Does this remind you of anything?

UPDATE. Meanwhile Ross Douthat, a smart fellow, reminds readers that the secret to success for a conservative niche brand like Crunchy Conservatism is to not take it very seriously:
...if such a cultural movement is going to win converts — or at least supporters — it shouldn't be too hard on those fellow-travelers who aren't up for home-schooling their kids, and don't quite have the time and energy to seek out the local organic co-op, and love "Lost" too much to get rid of their televisions. It's important to hold up an ideal, but it's also important not to let that ideal get in the way of making common cause with people who are, well, doing their best.
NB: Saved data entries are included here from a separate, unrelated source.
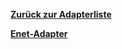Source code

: [**Zurück zur Adapterliste**](/adapterref/adapterliste.md)

[**Enet-Adapter**](/adapterref/docs/iobroker.enet/de/README.md)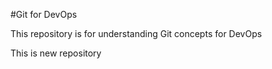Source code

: #Git for DevOps

This repository is for understanding Git concepts for DevOps

This is new repository
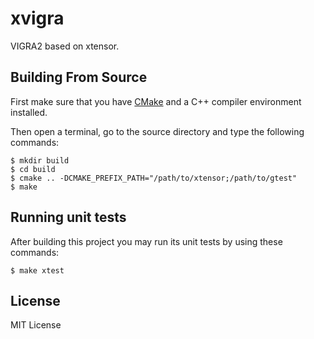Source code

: # xvigra

VIGRA2 based on xtensor.

## Building From Source

First make sure that you have [CMake](http://www.cmake.org/) and a C++ compiler environment installed.

Then open a terminal, go to the source directory and type the following commands:

    $ mkdir build
    $ cd build
    $ cmake .. -DCMAKE_PREFIX_PATH="/path/to/xtensor;/path/to/gtest"
    $ make

## Running unit tests

After building this project you may run its unit tests by using these commands:

    $ make xtest
## License

MIT License

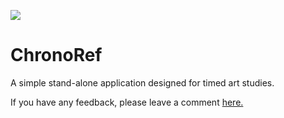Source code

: ![](https://i.ibb.co/QQJYPrb/chronorefbanner.jpg)
# ChronoRef
A simple stand-alone application designed for timed art studies.

If you have any feedback, please leave a comment [here.](https://github.com/MikeGillotti/chronoref/discussions)



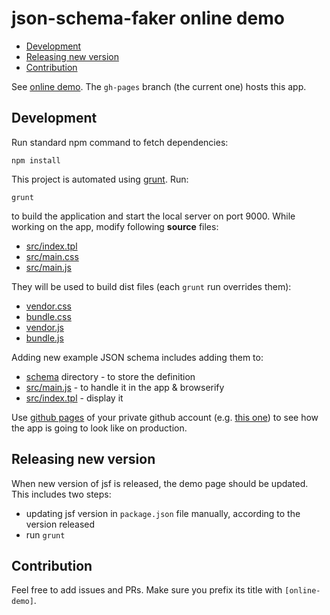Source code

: # json-schema-faker online demo

 * [Development](#development)
 * [Releasing new version](#releasing-new-version)
 * [Contribution](#contribution)

See [online demo](http://json-schema-faker.js.org/). The `gh-pages` branch (the current one) hosts this app.

## Development

Run standard npm command to fetch dependencies:

    npm install

This project is automated using [grunt](gruntjs.com). Run:

    grunt

to build the application and start the local server on port 9000. While working on the app, modify following **source** files:

* [src/index.tpl](src/index.tpl)
* [src/main.css](src/main.css)
* [src/main.js](src/main.js)

They will be used to build dist files (each `grunt` run overrides them):

* [vendor.css](vendor.css)
* [bundle.css](bundle.css)
* [vendor.js](vendor.js)
* [bundle.js](bundle.js)

Adding new example JSON schema includes adding them to:

* [schema](schema) directory - to store the definition
* [src/main.js](src/main.js) - to handle it in the app & browserify
* [src/index.tpl](src/index.tpl) - display it

Use [github pages](https://pages.github.com/) of your private github account (e.g. [this one](http://ducin.github.io/json-schema-faker/)) to see how the app is going to look like on production.

## Releasing new version

When new version of jsf is released, the demo page should be updated. This includes two steps:

* updating jsf version in `package.json` file manually, according to the version released
* run `grunt`

## Contribution

Feel free to add issues and PRs. Make sure you prefix its title with `[online-demo]`.
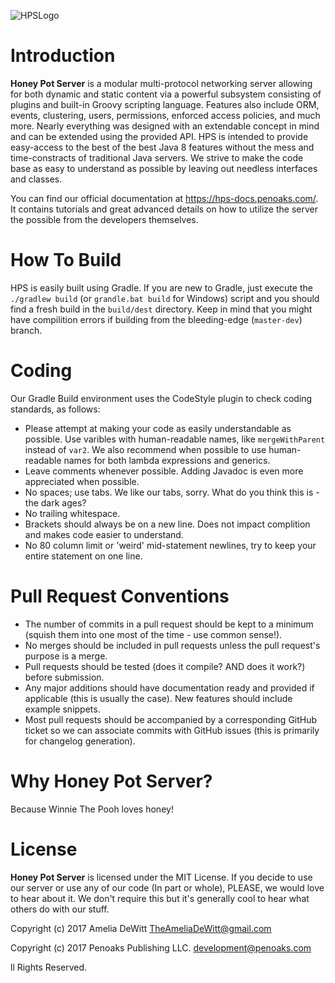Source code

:![HPSLogo](http://penoaks.com/assets/external/HoneyPotServerLogo.png "Honey Pot Server Logo")

# Introduction
**Honey Pot Server** is a modular multi-protocol networking server allowing for both dynamic and static content via a powerful subsystem consisting of plugins and built-in Groovy scripting language. Features also include ORM, events, clustering, users, permissions, enforced access policies, and much more. Nearly everything was designed with an extendable concept in mind and can be extended using the provided API. HPS is intended to provide easy-access to the best of the best Java 8 features without the mess and time-constracts of traditional Java servers. We strive to make the code base as easy to understand as possible by leaving out needless interfaces and classes.

You can find our official documentation at https://hps-docs.penoaks.com/. It contains tutorials and great advanced details on how to utilize the server the possible from the developers themselves.

# How To Build
HPS is easily built using Gradle. If you are new to Gradle, just execute the `./gradlew build` (or `grandle.bat build` for Windows) script and you should find a fresh build in the `build/dest` directory. Keep in mind that you might have compilition errors if building from the bleeding-edge (`master-dev`) branch.

# Coding
Our Gradle Build environment uses the CodeStyle plugin to check coding standards, as follows:

* Please attempt at making your code as easily understandable as possible. Use varibles with human-readable names, like `mergeWithParent` instead of `var2`. We also recommend when possible to use human-readable names for both lambda expressions and generics.
* Leave comments whenever possible. Adding Javadoc is even more appreciated when possible.
* No spaces; use tabs. We like our tabs, sorry. What do you think this is - the dark ages?
* No trailing whitespace.
* Brackets should always be on a new line. Does not impact complition and makes code easier to understand.
* No 80 column limit or 'weird' mid-statement newlines, try to keep your entire statement on one line.

# Pull Request Conventions
* The number of commits in a pull request should be kept to a minimum (squish them into one most of the time - use common sense!).
* No merges should be included in pull requests unless the pull request's purpose is a merge.
* Pull requests should be tested (does it compile? AND does it work?) before submission.
* Any major additions should have documentation ready and provided if applicable (this is usually the case). New features should include example snippets.
* Most pull requests should be accompanied by a corresponding GitHub ticket so we can associate commits with GitHub issues (this is primarily for changelog generation).

# Why Honey Pot Server?
Because Winnie The Pooh loves honey!

# License
**Honey Pot Server** is licensed under the MIT License. If you decide to use our server or use any of our code (In part or whole), PLEASE, we would love to hear about it. We don't require this but it's generally cool to hear what others do with our stuff.

Copyright (c) 2017 Amelia DeWitt <TheAmeliaDeWitt@gmail.com>

Copyright (c) 2017 Penoaks Publishing LLC. <development@penoaks.com>

ll Rights Reserved.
Sometimes I perceive that, despite all the fervent hallelujahs, modern conservatism is just a marketing exercise. Douthat's got his finger on the aspirational component of Crunchiness. And if you can get people to buy your hot cereal by telling them "It's the right thing to do," why not?

I realize this is a cynical reading, but it is also very charitable, considering the alternatives.